Can you quote every one of the records below word for word, leaving the pictures out of your answer?

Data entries
....
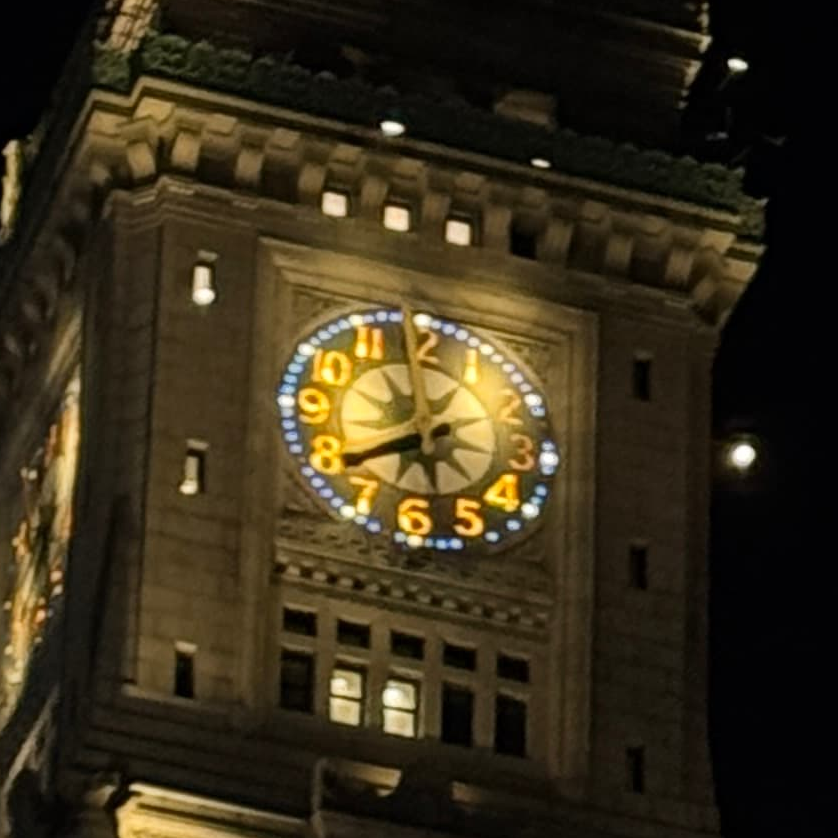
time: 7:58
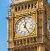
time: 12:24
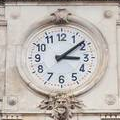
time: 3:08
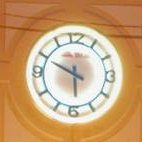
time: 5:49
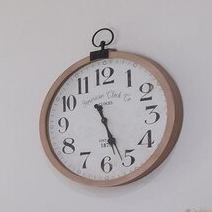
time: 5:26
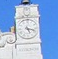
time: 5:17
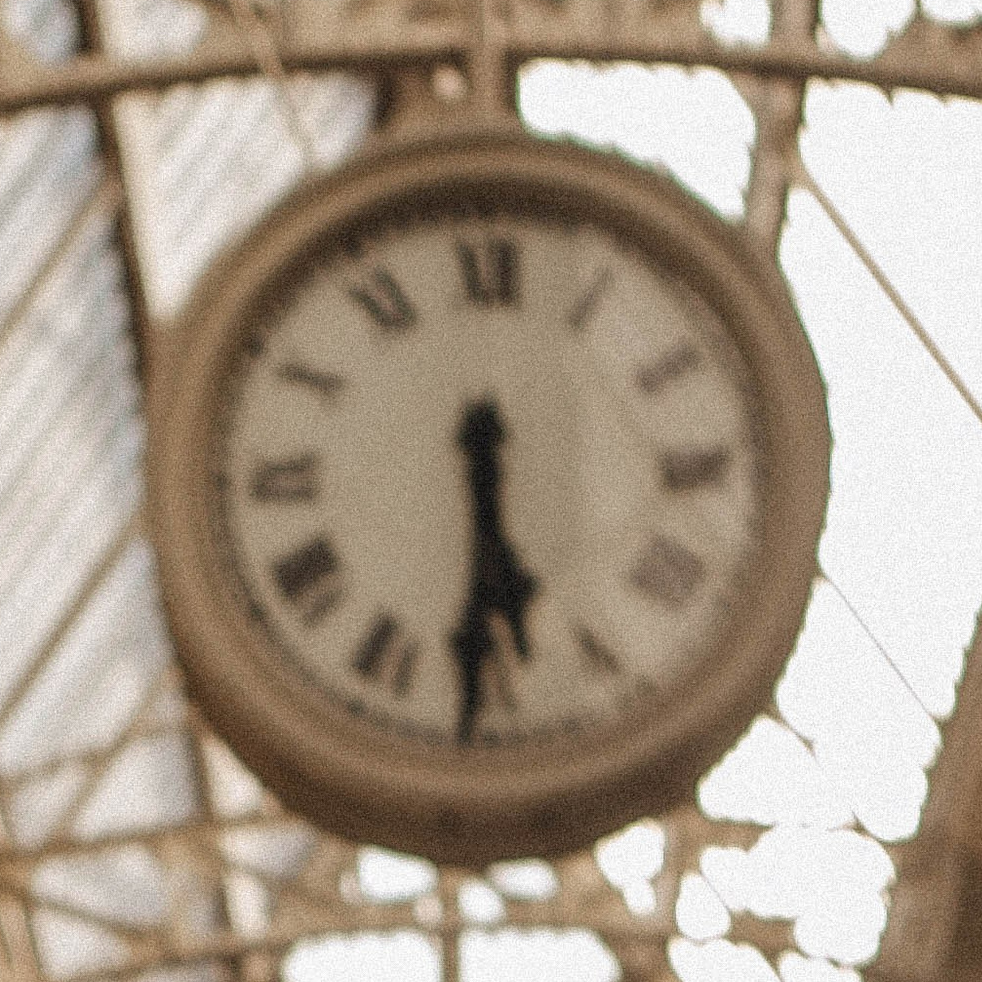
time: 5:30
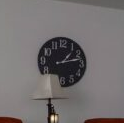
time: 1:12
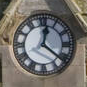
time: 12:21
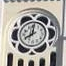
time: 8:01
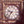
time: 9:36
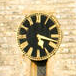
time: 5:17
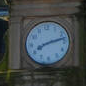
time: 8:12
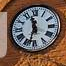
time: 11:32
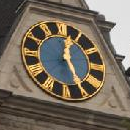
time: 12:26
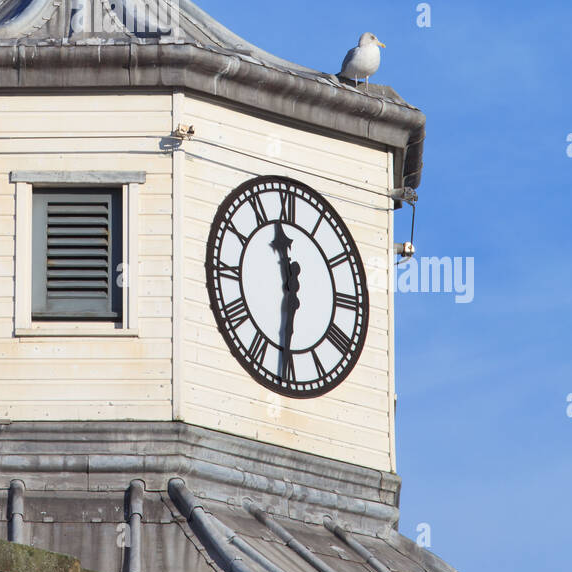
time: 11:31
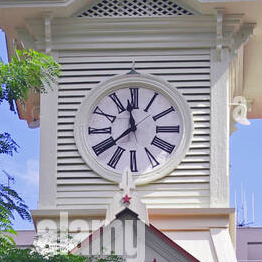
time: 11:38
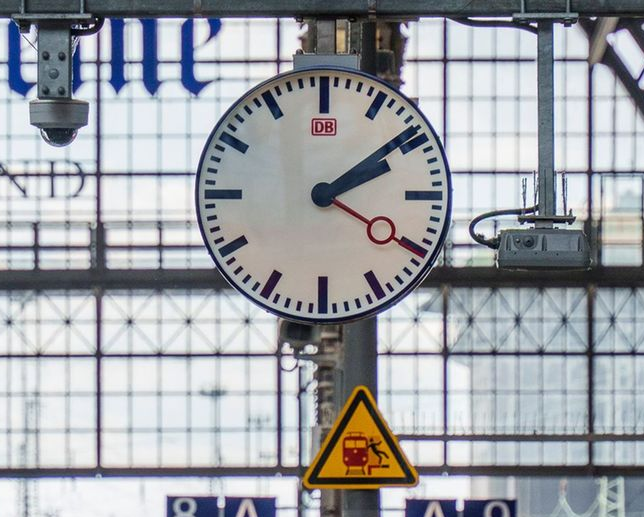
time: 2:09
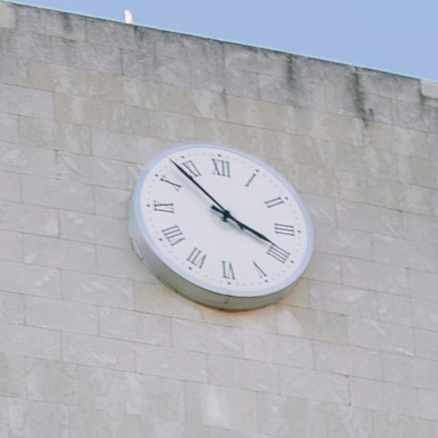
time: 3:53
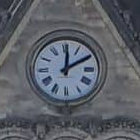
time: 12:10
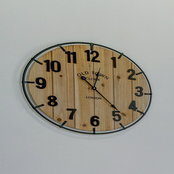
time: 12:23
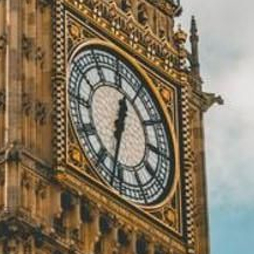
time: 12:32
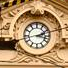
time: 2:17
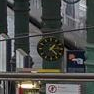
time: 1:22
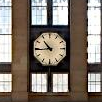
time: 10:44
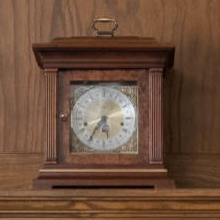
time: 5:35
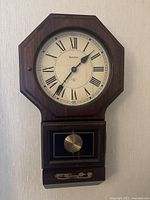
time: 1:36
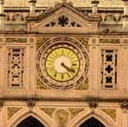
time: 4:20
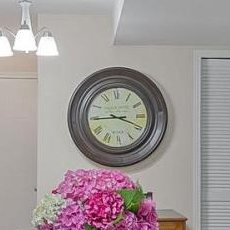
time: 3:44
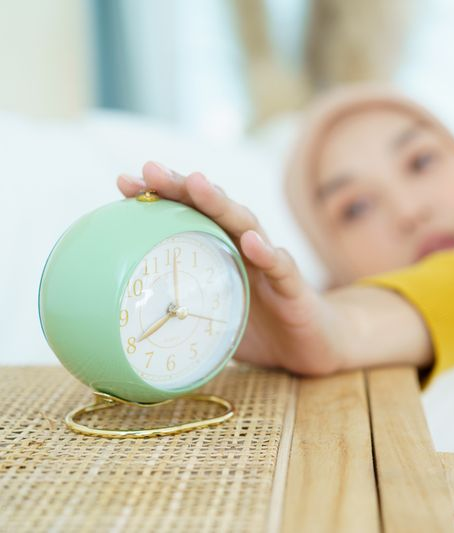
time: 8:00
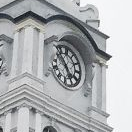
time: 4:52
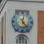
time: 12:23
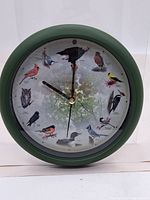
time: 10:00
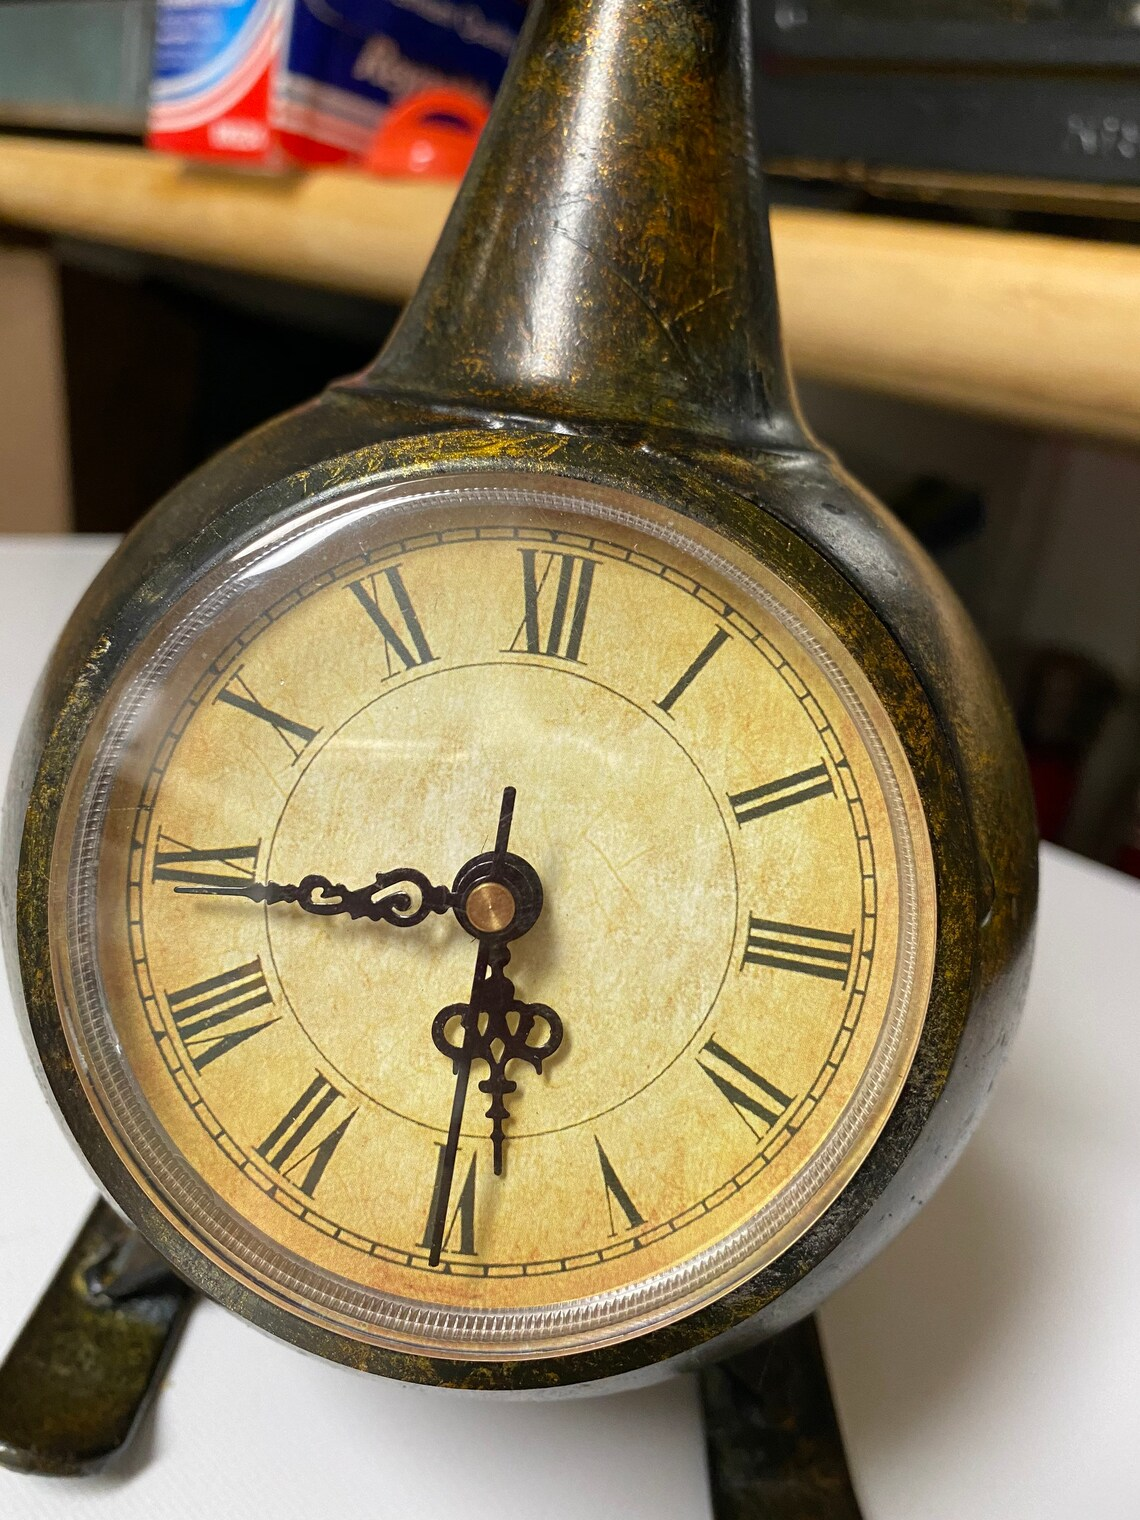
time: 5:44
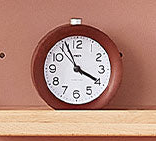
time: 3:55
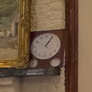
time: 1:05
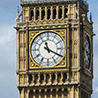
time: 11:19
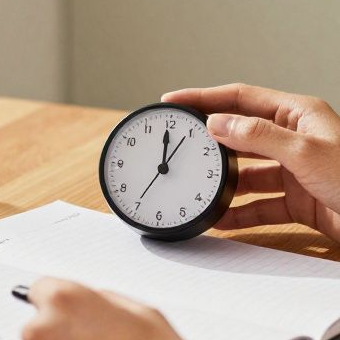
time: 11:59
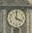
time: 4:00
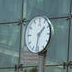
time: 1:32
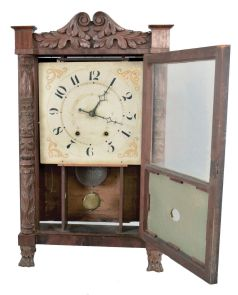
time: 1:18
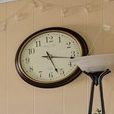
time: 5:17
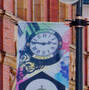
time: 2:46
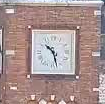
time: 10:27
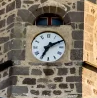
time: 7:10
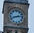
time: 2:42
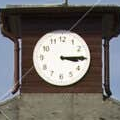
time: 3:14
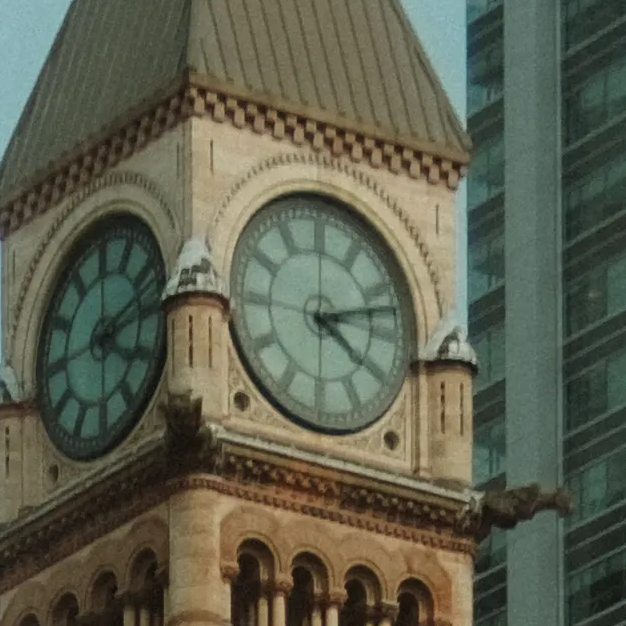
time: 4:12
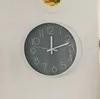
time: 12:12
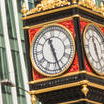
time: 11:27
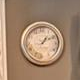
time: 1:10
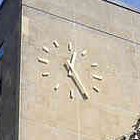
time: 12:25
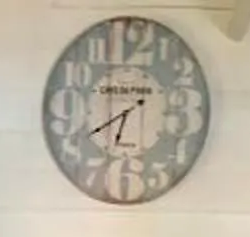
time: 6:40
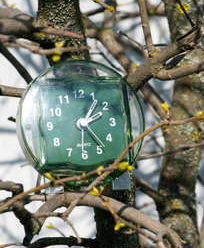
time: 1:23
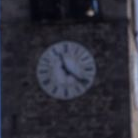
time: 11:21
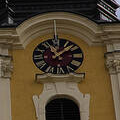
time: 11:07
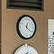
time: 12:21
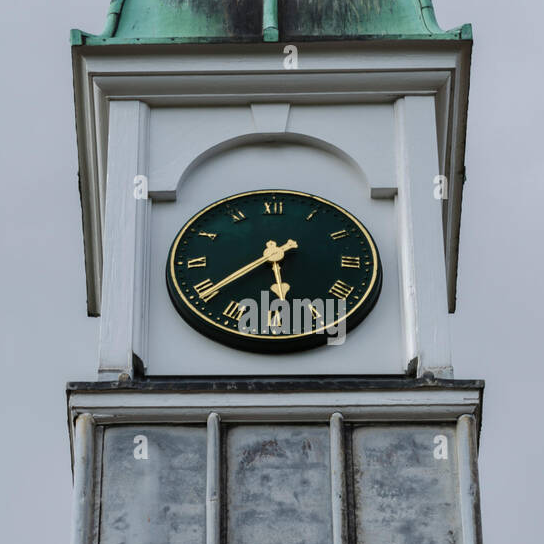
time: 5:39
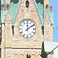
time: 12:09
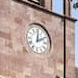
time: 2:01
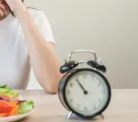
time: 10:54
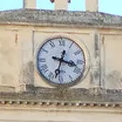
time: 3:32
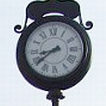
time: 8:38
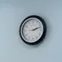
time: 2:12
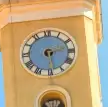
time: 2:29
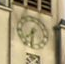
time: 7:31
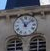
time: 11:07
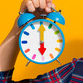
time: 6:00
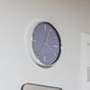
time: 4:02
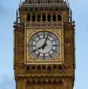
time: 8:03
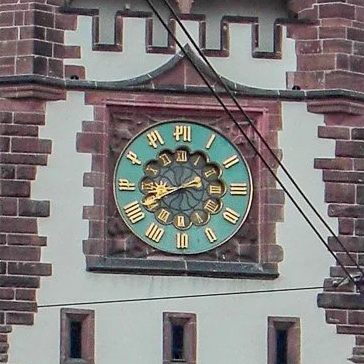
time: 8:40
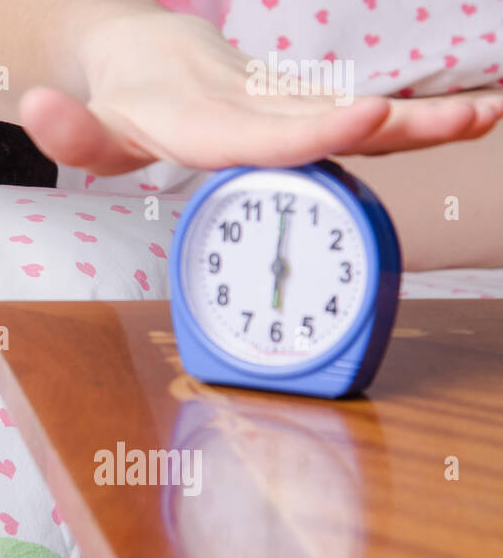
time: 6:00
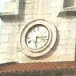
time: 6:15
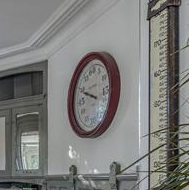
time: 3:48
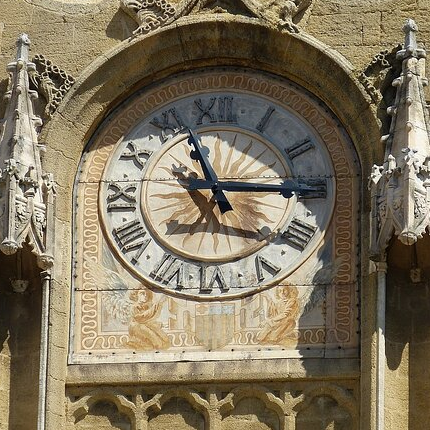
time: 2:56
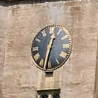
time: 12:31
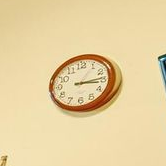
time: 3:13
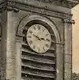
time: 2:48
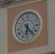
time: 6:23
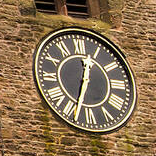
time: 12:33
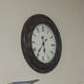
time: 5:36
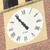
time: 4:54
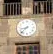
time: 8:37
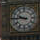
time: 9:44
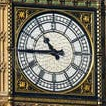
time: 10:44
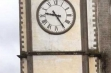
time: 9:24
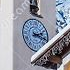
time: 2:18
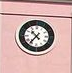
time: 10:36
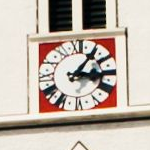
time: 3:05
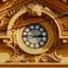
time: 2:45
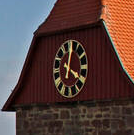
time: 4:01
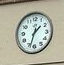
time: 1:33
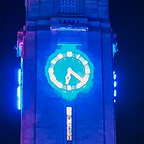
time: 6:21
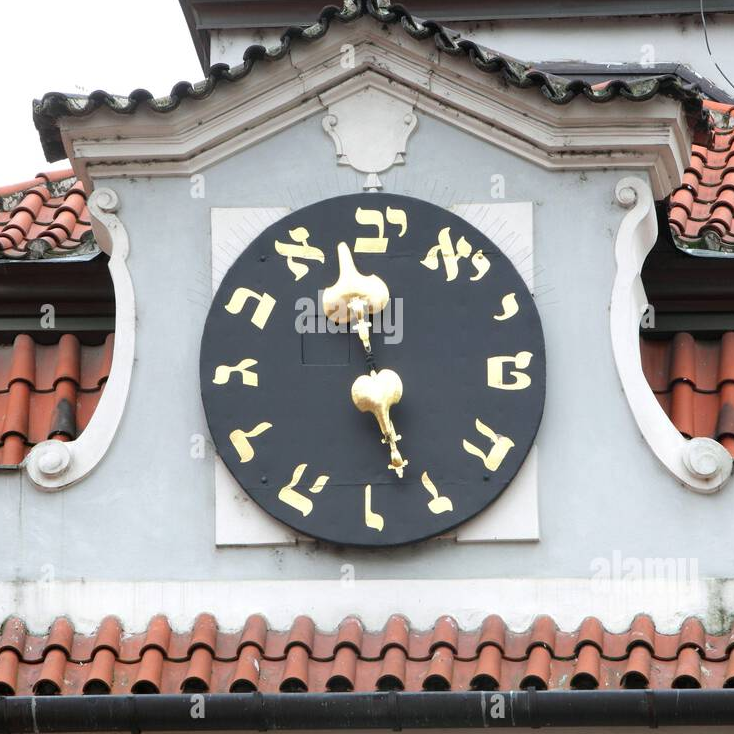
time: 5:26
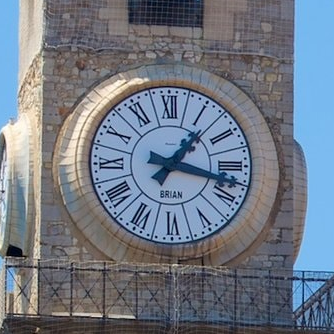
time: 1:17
....
Response to the exercise:
time: 7:58
time: 12:24
time: 3:08
time: 5:49
time: 5:26
time: 5:17
time: 5:30
time: 1:12
time: 12:21
time: 8:01
time: 9:36
time: 5:17
time: 8:12
time: 11:32
time: 12:26
time: 11:31
time: 11:38
time: 2:09
time: 3:53
time: 12:10
time: 12:23
time: 12:32
time: 2:17
time: 1:22
time: 10:44
time: 5:35
time: 1:36
time: 4:20
time: 3:44
time: 8:00
time: 4:52
time: 12:23
time: 10:00
time: 5:44
time: 3:55
time: 1:05
time: 11:19
time: 11:59
time: 4:00
time: 1:32
time: 1:18
time: 5:17
time: 2:46
time: 10:27
time: 7:10
time: 2:42
time: 3:14
time: 4:12
time: 12:12
time: 11:27
time: 1:10
time: 12:25
time: 6:40
time: 1:23
time: 11:21
time: 11:07
time: 12:21
time: 5:39
time: 12:09
time: 2:01
time: 10:54
time: 3:32
time: 8:38
time: 2:12
time: 2:29
time: 7:31
time: 11:07
time: 6:00
time: 4:02
time: 8:03
time: 8:40
time: 6:00
time: 6:15
time: 3:48
time: 2:56
time: 12:31
time: 3:13
time: 2:48
time: 6:23
time: 12:33
time: 5:36
time: 4:54
time: 8:37
time: 9:44
time: 10:44
time: 9:24
time: 2:18
time: 10:36
time: 3:05
time: 2:45
time: 4:01
time: 1:33
time: 6:21
time: 5:26
time: 1:17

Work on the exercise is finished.